One of the rewards of autumn is all the fresh produce available. I think this is the best time of year for home cooking! Of course, knowing the bounty is fleeting and winter is right around the corner makes the food taste even better.

I have learned if I take some time now to preserve some of my favorite fruits and vegetables I can continue to enjoy them well into winter. Most people don’t do as much canning as they used to, but when it comes to items you can’t easily find at the supermarket like muscadine jelly, you have to preserve your own. And let’s face it, once you try it, you won’t want to go back to plain grape jelly. I know my son will not eat any other kind of jelly now, especially when it comes to a peanut butter and jelly sandwich.

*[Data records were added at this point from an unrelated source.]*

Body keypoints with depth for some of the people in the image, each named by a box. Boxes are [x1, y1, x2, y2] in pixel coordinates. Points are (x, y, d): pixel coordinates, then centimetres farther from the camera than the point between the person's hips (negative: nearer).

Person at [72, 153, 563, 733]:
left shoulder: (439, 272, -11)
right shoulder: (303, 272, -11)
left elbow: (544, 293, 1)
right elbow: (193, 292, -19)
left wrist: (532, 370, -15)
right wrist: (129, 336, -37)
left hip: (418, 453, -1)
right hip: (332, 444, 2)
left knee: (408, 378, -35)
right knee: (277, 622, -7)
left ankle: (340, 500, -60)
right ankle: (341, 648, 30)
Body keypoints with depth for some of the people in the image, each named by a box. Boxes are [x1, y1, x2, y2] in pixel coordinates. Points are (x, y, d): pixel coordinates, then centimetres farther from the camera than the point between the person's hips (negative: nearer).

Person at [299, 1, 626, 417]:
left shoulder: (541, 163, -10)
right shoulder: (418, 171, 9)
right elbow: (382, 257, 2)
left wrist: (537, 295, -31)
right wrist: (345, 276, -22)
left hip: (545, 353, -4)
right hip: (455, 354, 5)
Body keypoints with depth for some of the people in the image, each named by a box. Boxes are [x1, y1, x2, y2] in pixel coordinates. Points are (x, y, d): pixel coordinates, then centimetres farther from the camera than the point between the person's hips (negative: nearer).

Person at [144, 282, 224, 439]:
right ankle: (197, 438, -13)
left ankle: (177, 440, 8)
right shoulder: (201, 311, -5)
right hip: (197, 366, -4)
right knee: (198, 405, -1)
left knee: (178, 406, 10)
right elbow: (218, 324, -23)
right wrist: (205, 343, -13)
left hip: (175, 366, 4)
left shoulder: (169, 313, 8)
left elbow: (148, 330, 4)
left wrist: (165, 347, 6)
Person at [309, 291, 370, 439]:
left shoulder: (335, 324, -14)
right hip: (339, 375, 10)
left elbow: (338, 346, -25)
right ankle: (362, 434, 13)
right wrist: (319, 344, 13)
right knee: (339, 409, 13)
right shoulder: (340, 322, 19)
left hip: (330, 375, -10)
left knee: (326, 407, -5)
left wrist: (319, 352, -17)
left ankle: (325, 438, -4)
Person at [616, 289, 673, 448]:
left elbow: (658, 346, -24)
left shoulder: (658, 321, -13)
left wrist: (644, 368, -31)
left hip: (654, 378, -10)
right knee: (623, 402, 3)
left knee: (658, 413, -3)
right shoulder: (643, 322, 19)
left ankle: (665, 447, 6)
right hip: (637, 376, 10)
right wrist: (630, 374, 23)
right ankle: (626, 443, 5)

Such is the case with muscadines. Muscadines, or scuppernongs, are wild North American native grapes that ripen in late summer and early fall. They thrive in the hot, humid climates of the Southeast and, boy, are they plentiful at some of the local vineyards this year.

The fruit’s large size, sweetness and dense pulp make muscadines ideal for making preserves. It is a wonderful spread on fresh bread or biscuits. It also tastes delicious as a substitute for syrup on pancakes and I’ve even used it as a topping for ice cream.

After you make it, you can simply keep it in the refrigerator, freeze it or, for long-term storage, process it in a boiling water bath for 15 minutes.


2 quarts muscadines or scuppernongs, washed and de-stemmed
Grated peel of 1 lemon
Juice from 1 lemon
1/4 teaspoon salt
4 cups of sugar
2 teaspoons of cinnamon (optional, great when using as a sauce for baked ham or other meats)
Sterilized glass jars with seals and rings


Begin by removing the skins from the muscadines. Using a sharp knife, just slit the skin of the muscadine about half-way around and squeeze the pulp out. If you have muscadines that are not fully ripe, blanche them in boiling water for two minutes to make the process easier. Set the skins aside.

Place the pulp in a large stainless steel or enameled pot. Put just enough water to keep the pulp from scorching (about ¼ - ½ cup); you may not need that if the pulp is juicy enough. Cook the mixture over medium high heat, stirring as it cooks, until the pulp is softened. This takes about 15 minutes. While the pulp is cooking, place the skins in a food processor and process until chopped. The skins will not break down much when cooked, so you want to get the pieces as small as you can. When the pulp is through boiling, remove the pan from the heat and press the pulp through a coarse sieve or a food mill to remove seeds.

Return the pulp to the large pot and add the skins, grated lemon peel, lemon juice and salt. Bring the mixture to a boil. Add the sugar and return to a boil. Then reduce the heat to low and simmer until mixture begins to thicken, stirring frequently. Cook for about 20 minutes to thicken it. Add cinnamon now if you want to use the jam for basting meats.

Now you are ready to pour the preserves into your jars. The preserves should be hot when you pour it into the jars and it is a good idea for the jars to be hot as well. When you pour the preserves into the jars, leave about a 1/4-inch of headspace and carefully wipe off any residue from each jar rim, put on a self-sealing lid and then place screw band on fingertip tight. Place in the water bath canner and process for 15 minutes.